Tool for finding duplicate files and folders, even inside archives, listing results in different ways or to deduplicate.
Implemented:
- Find/Scan for duplicate files and folders
- Search in archives (libarchive)
- HDD optimized sequential read/scan/dedup
- btrfs/ioctl_file_dedupe_range deduplication mode
TODO:
- Nested archive search
- Improved cache (e.g. DB-based)
- More deduplication features
stable branch
cargo install --git https://github.com/qwertz19281/dupion --branch stable
master branch
cargo install --git https://github.com/qwertz19281/dupion
Find duplicates in current dir and print dup groups, also show more shadowed dups
dupion -s 1
Find duplicates dir_a and dir_b, also search in archives
dupion -a dir_a dir_b >found_dups
Deduplicate, no dups listing, don't use cache file
dupion --dedup btrfs --no-cache -o - /home/user
Usage: dupion [OPTIONS] [DIRS]...
Arguments:
[DIRS]...
Directories to scan. cwd if none defined
Options:
-o, --output <OUTPUT>
Results output mode (g/t/d/-), what type of result should be printed
groups: duplicate entries in sorted size groups
tree: json as tree
diff: like tree, but exact dir comparision, reveals diffs and supersets
-: disabled
[default: g]
[possible values: groups, tree, diff, disabled]
-s, --shadow-rule <SHADOW_RULE>
Set how files/directory should be hidden/omitted (shadowed are e.g. childs of duplicate dirs) (0-3)
0: show ALL, including pure shadowed groups
1: show all except pure shadowed groups
2: show shadowed only if there is also one non-shadowed in the group
3: never show shadowed
[default: 2]
-a, --read-archives
Also search inside archives. requires to scan and hash every archive
--dedup <DEDUP>
Deduplication mode (-/btrfs). Disabled by default
btrfs: Use ioctl_file_dedupe_range on supported filesystems
[possible values: btrfs]
--no-cache
Don't read or write cache file
- In first pass files are recursively discovered and metadata (size, mtime, ...) are queried.
- In second pass it will hash all files with non-unique size.
- Duplicates are matched per HashMap-based Size/Hash groups.
- Directory hash is calculated by filename and hash of the child entries
- If deduplicating, the files will be grouped and batch optimized to the available RAM/cache, and then prefetched before issuing deduplication.
dupion (dupion
and root files) is dual-licensed under either:
- Apache License, Version 2.0 (LICENSE-APACHE or http://www.apache.org/licenses/LICENSE-2.0)

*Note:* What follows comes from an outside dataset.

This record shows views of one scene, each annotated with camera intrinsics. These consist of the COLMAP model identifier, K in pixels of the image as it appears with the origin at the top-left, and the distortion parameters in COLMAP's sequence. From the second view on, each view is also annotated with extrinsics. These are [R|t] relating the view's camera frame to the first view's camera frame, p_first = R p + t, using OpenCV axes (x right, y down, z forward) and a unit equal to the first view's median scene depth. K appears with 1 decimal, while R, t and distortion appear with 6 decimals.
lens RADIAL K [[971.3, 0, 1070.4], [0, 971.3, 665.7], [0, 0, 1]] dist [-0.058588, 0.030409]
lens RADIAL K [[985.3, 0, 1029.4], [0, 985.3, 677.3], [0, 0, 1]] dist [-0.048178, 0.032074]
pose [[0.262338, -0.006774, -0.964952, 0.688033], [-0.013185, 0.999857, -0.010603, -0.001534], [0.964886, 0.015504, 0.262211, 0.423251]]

- MIT License (LICENSE-MIT or http://opensource.org/licenses/MIT)
The third-party crates included in this repository (libarchive-rust
, platter-walk
, reapfrog
, rust-btrfs
) are used and available under their respective licenses.
Crate | License |
---|---|
dupion | MIT OR Apache-2.0 |
libarchive-rust | Apache-2.0 |
platter-walk | MPL-2.0 |
reapfrog | MPL-2.0 |
rust-btrfs | MIT |
Unless you explicitly state otherwise, any contribution intentionally submitted for inclusion in the work by you, as defined in the Apache-2.0 license, shall be licensed as above, without any additional terms or conditions.